* **Your task**
The reply should consist solely of the lines from the one that holds "Conturbáti sunt omnes" through the last line of the material, reproduced exactly; no pictures belong in it.

* **Provided data**
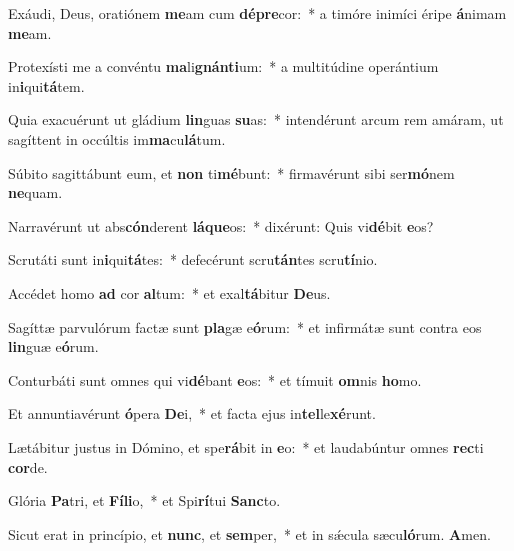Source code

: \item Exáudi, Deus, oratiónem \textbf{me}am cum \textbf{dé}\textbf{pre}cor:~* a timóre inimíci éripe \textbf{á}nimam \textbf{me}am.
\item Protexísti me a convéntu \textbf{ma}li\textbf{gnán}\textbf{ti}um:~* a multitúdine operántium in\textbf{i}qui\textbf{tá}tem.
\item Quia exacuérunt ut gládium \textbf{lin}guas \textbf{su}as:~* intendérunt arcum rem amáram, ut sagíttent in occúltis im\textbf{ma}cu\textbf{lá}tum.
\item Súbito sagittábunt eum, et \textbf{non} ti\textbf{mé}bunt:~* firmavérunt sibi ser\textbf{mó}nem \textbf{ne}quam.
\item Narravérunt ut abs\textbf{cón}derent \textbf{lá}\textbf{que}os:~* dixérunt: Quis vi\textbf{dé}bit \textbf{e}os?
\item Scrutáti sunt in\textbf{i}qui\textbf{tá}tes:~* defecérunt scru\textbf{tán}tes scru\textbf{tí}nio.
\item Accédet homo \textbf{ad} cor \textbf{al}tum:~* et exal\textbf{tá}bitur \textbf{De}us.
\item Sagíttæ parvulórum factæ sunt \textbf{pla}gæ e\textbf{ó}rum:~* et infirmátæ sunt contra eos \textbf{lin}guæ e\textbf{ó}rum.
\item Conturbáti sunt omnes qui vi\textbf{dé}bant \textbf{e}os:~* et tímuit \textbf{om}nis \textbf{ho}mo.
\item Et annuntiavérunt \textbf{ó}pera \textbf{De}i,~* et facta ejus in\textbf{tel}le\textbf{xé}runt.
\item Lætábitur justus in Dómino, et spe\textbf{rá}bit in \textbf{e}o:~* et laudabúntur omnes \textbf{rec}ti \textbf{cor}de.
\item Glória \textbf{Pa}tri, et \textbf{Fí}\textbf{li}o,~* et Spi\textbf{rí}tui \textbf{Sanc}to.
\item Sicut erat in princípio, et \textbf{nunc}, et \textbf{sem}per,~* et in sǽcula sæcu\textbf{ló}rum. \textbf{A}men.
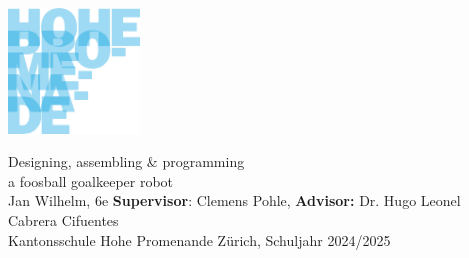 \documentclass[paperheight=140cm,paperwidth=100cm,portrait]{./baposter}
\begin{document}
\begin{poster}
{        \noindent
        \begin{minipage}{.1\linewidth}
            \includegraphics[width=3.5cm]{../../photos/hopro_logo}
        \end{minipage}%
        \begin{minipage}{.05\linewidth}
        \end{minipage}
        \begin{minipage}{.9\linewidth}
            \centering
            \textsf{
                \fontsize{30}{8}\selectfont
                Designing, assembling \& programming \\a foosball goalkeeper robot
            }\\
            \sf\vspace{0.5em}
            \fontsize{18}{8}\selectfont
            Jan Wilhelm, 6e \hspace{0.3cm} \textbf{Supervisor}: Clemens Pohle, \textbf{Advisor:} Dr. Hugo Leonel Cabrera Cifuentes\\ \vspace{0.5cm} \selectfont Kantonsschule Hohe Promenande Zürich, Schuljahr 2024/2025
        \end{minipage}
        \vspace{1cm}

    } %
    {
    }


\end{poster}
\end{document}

* **Task answer**
\item Conturbáti sunt omnes qui vi\textbf{dé}bant \textbf{e}os:~* et tímuit \textbf{om}nis \textbf{ho}mo.
\item Et annuntiavérunt \textbf{ó}pera \textbf{De}i,~* et facta ejus in\textbf{tel}le\textbf{xé}runt.
\item Lætábitur justus in Dómino, et spe\textbf{rá}bit in \textbf{e}o:~* et laudabúntur omnes \textbf{rec}ti \textbf{cor}de.
\item Glória \textbf{Pa}tri, et \textbf{Fí}\textbf{li}o,~* et Spi\textbf{rí}tui \textbf{Sanc}to.
\item Sicut erat in princípio, et \textbf{nunc}, et \textbf{sem}per,~* et in sǽcula sæcu\textbf{ló}rum. \textbf{A}men.
 \documentclass[paperheight=140cm,paperwidth=100cm,portrait]{./baposter}
\begin{document}
\begin{poster}
{        \noindent
        \begin{minipage}{.1\linewidth}
            \includegraphics[width=3.5cm]{../../photos/hopro_logo}
        \end{minipage}%
        \begin{minipage}{.05\linewidth}
        \end{minipage}
        \begin{minipage}{.9\linewidth}
            \centering
            \textsf{
                \fontsize{30}{8}\selectfont
                Designing, assembling \& programming \\a foosball goalkeeper robot
            }\\
            \sf\vspace{0.5em}
            \fontsize{18}{8}\selectfont
            Jan Wilhelm, 6e \hspace{0.3cm} \textbf{Supervisor}: Clemens Pohle, \textbf{Advisor:} Dr. Hugo Leonel Cabrera Cifuentes\\ \vspace{0.5cm} \selectfont Kantonsschule Hohe Promenande Zürich, Schuljahr 2024/2025
        \end{minipage}
        \vspace{1cm}

    } %
    {
    }


\end{poster}
\end{document}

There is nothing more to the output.